_What is expected_: Pull every line containing "table" from the entries.

[Stored records]
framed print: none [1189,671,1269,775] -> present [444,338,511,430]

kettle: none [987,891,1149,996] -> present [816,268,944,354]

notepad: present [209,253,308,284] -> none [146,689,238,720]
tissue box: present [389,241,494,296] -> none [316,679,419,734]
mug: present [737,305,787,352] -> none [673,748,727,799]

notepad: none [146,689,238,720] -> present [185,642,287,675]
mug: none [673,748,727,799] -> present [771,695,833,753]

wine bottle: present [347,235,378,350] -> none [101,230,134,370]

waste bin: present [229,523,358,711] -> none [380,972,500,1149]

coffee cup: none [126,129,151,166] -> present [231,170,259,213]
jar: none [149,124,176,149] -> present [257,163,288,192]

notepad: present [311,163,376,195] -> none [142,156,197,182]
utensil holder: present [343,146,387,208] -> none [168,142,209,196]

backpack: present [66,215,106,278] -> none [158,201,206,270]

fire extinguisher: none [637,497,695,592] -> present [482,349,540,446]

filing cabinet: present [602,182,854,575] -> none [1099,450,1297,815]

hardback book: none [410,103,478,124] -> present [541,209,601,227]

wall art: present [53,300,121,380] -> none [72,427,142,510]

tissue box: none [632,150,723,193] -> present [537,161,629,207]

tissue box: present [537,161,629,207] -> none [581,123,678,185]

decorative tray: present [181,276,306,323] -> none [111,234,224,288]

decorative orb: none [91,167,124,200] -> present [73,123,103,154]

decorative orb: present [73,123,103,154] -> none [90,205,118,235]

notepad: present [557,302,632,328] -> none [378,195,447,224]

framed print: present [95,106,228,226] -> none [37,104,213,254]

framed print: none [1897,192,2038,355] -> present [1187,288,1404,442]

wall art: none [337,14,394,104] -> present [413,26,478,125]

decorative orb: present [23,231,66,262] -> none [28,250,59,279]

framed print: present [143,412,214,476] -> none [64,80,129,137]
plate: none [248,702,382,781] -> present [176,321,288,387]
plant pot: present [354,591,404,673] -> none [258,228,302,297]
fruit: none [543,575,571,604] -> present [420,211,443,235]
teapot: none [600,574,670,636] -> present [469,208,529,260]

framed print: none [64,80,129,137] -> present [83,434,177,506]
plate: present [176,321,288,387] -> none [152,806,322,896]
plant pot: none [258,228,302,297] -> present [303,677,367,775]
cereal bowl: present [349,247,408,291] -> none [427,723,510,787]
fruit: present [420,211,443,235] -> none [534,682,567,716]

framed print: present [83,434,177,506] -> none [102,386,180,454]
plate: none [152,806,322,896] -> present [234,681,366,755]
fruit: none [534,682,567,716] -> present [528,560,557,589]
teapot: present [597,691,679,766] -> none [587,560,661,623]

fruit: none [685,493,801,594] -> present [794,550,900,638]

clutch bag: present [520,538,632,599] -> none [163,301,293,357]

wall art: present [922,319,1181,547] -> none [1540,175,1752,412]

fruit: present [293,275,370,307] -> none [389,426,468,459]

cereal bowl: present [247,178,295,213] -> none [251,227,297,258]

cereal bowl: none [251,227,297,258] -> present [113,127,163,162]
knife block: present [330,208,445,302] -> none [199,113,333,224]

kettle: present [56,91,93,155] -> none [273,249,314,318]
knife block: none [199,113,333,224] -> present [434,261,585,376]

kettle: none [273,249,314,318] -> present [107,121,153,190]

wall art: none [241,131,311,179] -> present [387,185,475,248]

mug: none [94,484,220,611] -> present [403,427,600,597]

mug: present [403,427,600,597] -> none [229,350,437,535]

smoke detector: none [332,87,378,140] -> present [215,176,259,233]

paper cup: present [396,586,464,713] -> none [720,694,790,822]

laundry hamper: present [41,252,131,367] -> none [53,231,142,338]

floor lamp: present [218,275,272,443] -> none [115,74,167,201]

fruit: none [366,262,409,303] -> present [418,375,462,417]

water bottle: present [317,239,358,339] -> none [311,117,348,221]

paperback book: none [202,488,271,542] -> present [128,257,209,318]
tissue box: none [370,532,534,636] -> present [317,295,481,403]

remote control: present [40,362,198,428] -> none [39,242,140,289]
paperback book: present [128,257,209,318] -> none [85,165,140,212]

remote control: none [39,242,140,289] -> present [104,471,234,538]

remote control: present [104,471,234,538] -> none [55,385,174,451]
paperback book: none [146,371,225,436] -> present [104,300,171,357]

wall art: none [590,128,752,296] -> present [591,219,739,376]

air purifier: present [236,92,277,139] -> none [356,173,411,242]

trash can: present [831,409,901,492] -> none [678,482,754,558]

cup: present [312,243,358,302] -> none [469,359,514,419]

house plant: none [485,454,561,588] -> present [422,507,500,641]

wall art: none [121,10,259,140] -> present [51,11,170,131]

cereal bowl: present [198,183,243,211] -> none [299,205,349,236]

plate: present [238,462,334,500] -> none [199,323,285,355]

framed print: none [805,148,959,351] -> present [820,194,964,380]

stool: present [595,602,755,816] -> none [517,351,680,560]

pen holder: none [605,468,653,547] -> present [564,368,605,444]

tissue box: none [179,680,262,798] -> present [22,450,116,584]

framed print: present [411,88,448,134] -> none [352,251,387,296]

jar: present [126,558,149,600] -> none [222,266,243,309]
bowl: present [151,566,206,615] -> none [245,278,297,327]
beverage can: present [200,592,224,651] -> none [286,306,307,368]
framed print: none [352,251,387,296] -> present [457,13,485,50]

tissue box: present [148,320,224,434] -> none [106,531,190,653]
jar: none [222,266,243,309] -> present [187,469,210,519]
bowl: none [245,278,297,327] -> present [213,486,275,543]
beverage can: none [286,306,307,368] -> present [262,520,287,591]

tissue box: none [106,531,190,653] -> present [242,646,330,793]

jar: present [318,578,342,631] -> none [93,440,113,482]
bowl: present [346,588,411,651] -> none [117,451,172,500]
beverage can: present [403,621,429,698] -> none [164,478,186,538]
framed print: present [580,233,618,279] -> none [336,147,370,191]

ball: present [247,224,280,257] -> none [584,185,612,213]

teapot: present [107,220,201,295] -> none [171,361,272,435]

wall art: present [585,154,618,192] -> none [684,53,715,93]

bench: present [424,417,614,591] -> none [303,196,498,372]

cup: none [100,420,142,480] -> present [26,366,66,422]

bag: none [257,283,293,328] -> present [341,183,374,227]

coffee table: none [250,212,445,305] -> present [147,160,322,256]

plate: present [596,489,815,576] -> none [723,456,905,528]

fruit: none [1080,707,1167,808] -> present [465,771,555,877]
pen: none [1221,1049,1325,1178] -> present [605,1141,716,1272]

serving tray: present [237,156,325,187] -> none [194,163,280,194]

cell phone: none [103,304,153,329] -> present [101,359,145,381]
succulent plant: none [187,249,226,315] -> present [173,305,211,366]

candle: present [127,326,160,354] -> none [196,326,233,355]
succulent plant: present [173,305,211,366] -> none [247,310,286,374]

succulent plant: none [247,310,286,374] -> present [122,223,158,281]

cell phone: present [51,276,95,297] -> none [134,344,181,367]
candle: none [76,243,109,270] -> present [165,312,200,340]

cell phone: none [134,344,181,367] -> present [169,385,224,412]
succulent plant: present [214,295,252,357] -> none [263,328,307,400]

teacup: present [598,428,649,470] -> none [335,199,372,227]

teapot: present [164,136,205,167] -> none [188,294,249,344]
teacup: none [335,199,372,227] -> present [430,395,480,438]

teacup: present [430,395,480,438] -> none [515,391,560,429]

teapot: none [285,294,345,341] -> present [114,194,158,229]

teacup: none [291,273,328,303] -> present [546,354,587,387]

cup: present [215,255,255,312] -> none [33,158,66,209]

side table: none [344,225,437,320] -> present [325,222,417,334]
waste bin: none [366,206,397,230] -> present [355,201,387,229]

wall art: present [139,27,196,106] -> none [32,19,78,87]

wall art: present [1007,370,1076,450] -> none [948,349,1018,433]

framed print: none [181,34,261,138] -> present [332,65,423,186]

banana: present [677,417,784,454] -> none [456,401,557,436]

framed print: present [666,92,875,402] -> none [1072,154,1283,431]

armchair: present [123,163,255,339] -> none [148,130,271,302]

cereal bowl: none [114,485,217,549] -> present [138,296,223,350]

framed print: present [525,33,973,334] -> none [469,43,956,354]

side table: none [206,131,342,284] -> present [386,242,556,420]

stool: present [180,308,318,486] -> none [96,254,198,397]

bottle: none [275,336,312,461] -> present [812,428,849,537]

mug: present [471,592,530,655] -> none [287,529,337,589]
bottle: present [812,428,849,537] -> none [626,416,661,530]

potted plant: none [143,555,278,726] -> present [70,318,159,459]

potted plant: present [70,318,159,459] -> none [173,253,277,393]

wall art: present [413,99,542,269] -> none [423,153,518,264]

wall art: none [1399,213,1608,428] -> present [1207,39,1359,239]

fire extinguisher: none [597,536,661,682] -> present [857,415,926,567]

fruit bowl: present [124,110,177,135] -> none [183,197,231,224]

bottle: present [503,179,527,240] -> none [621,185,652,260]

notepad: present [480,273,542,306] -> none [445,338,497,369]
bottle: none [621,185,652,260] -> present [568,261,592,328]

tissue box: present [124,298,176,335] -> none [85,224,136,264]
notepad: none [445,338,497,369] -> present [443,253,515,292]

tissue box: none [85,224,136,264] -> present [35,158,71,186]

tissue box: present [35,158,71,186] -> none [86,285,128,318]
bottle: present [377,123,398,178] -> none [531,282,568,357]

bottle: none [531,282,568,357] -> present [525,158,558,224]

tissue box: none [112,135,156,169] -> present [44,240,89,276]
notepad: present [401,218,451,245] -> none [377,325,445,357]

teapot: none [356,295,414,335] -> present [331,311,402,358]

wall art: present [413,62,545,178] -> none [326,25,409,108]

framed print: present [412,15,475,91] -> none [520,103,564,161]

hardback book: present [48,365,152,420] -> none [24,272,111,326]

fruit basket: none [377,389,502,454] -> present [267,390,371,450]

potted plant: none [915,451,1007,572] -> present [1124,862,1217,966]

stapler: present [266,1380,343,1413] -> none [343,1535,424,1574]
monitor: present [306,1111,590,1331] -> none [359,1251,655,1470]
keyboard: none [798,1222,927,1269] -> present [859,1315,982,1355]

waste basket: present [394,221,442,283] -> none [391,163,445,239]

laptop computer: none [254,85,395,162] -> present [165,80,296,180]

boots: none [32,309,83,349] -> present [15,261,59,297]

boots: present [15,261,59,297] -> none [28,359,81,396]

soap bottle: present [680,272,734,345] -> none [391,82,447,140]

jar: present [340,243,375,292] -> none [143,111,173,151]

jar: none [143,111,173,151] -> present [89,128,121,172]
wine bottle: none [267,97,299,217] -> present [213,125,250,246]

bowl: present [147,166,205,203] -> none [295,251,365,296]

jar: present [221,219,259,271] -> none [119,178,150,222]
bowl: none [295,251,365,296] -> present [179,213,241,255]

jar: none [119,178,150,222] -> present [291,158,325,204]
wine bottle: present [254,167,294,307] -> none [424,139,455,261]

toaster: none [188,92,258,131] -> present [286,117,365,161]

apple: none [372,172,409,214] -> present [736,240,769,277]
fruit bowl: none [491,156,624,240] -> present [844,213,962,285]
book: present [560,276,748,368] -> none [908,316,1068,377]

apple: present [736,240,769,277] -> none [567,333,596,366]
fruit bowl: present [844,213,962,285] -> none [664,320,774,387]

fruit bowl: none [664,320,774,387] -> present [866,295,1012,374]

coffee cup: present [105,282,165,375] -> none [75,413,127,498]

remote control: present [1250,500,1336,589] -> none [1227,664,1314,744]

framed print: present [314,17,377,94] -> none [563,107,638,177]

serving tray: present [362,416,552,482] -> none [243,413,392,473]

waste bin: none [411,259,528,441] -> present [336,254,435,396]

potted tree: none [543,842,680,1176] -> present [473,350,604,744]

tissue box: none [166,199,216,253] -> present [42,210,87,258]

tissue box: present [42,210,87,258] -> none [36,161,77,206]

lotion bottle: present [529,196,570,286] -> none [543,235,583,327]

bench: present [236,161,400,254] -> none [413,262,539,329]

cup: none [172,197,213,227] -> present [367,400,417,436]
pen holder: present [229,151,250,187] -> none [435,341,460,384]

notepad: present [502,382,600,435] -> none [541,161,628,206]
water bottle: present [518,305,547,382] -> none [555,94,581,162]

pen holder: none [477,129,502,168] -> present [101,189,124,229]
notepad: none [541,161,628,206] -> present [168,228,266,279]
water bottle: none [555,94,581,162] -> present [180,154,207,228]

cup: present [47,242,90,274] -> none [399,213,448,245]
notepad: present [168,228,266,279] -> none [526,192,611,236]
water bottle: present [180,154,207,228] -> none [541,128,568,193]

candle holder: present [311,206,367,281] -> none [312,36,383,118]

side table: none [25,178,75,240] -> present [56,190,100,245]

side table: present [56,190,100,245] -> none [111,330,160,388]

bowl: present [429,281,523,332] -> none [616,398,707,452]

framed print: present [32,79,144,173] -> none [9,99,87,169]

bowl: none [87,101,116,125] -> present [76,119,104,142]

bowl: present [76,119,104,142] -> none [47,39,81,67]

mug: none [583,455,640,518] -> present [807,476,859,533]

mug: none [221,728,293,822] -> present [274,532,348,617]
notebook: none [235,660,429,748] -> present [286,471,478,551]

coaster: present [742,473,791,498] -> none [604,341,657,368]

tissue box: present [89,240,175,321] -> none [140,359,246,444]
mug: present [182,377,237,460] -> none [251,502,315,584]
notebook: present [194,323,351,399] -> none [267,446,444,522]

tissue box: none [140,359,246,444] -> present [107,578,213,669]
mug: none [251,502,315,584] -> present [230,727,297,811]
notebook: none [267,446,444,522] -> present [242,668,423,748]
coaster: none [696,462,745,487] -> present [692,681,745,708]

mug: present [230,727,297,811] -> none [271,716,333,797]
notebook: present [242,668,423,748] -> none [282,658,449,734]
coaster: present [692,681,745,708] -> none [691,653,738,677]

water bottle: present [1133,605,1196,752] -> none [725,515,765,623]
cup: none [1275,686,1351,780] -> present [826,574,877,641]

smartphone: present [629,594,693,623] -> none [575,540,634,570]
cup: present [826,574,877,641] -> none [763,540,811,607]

_Task result_:
coffee table: none [250,212,445,305] -> present [147,160,322,256]
side table: none [344,225,437,320] -> present [325,222,417,334]
side table: none [206,131,342,284] -> present [386,242,556,420]
side table: none [25,178,75,240] -> present [56,190,100,245]
side table: present [56,190,100,245] -> none [111,330,160,388]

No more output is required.